- [Teks yang Diberikan]:
Berbagi kisah dan rasa

Premium Blogger Themes - Starting From $10
#Post Title #Post Title #Post Title

Story Cake from IIDN (Ibu-ibu doyan nulis)

Sedikit cerita, tulisan saya di bawah ini tergabung dalam sebuah storycake yang diselenggarakan oleh komunitas IIDN (Ibu-ibu doyan nulis) dengan penyelenggara lomba oleh Mbakyu Candra Nila Murti Dewojati dan di terbitkan oleh Gramedia Pustaka Utama. Buku ini bercerita tentang perjalanan seseorang dalam menemukan cahaya menuju sebuah kehidupan yang lebih baik setelah melalui peristiwa istimewa. Ada berbagai kisah dalam buku ini yang akan membuat kita menyadari bahwa pintu taubat selalu terbuka bagi siapa saja yang mencari dan dikehendaki. Semoga bermanfaat untuk orang banyak :)

Antologi saya yang ke-11.

Happy reading :D


Aku dengan  seksama mendengarkan setiap jengkal ceritanya. Berkali-kali kami mengucap tasbih, memuji kebesaran-Nya. Matanya menerawang dan perlahan mulai berair. Lirih dia berkata, “ Aku bertaubat ya Allah..” Matanya menerawang. Sebut saja Tody, pemuda berusia dua puluh enam tahun yang masih terhitung kerabat Ayahku itu sedang mengingat peristiwa yang akan selalu berada dalam  ingatannya. Sebuah titik balik dalam hidupnya. Sebuah perjalanan yang bisa dikatakan sebagai sebuah perjalanan spiritual yang tak semua orang bisa mengalaminya.

***
Pukul tiga dini hari, tepatnya ahad. Seperti kebiasaannya di akhir pekan, dia akan berkumpul bersama kawan-kawannya. Menghabiskan malam dengan hal-hal yang mereka anggap lumrah. Mengelus punggung botol dan meraciknya dengan campuran benda-benda yang menurutku tak masuk akal. Menikmati sesuatu yang selalu mereka sebut sebagai kegemaran. Dan ketika mereka sudah sampai di puncak kesenangan semu, gerung kendaraan akan mulai terdengar bersahutan dan menyalak garang. Memacu adrenalin dan membuktikan diri sebagai seorang yang jantan. Jalanan sepi tanpa penerangan memadai menjadi arena pacu nyali yang sempurna. Balapan liar.

- [Data yang Diberikan]:
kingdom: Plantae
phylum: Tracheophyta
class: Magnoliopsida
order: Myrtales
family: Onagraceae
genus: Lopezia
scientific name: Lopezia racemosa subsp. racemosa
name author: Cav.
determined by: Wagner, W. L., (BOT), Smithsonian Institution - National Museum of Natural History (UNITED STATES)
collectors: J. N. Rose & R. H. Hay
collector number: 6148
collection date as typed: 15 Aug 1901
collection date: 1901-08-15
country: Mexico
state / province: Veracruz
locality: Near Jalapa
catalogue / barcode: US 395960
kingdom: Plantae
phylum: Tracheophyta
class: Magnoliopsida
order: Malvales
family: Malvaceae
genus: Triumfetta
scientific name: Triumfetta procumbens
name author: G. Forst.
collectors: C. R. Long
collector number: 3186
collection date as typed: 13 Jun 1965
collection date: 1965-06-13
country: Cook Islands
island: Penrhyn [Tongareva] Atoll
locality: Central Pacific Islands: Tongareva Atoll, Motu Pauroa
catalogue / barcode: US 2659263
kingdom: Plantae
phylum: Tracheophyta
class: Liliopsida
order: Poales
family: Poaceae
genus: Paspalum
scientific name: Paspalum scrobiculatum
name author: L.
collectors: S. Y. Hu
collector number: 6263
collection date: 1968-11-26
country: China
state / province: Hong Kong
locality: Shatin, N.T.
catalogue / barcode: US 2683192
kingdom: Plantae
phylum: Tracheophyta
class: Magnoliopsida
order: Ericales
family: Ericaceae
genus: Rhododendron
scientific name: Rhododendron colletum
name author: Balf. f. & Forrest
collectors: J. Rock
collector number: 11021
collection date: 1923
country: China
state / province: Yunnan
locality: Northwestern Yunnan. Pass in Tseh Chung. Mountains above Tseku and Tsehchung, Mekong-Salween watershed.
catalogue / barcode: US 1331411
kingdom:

- [Yang Perlu Dikerjakan]: Tuliskan ulang tanpa perubahan sedikit pun bagian teks yang diberikan yang dibuka dengan kata-kata yang memuat "Happy reading :D" dan ditutup dengan "orang bisa mengalaminya.".

- [Keluaran yang Benar]:
Happy reading :D


Aku dengan  seksama mendengarkan setiap jengkal ceritanya. Berkali-kali kami mengucap tasbih, memuji kebesaran-Nya. Matanya menerawang dan perlahan mulai berair. Lirih dia berkata, “ Aku bertaubat ya Allah..” Matanya menerawang. Sebut saja Tody, pemuda berusia dua puluh enam tahun yang masih terhitung kerabat Ayahku itu sedang mengingat peristiwa yang akan selalu berada dalam  ingatannya. Sebuah titik balik dalam hidupnya. Sebuah perjalanan yang bisa dikatakan sebagai sebuah perjalanan spiritual yang tak semua orang bisa mengalaminya.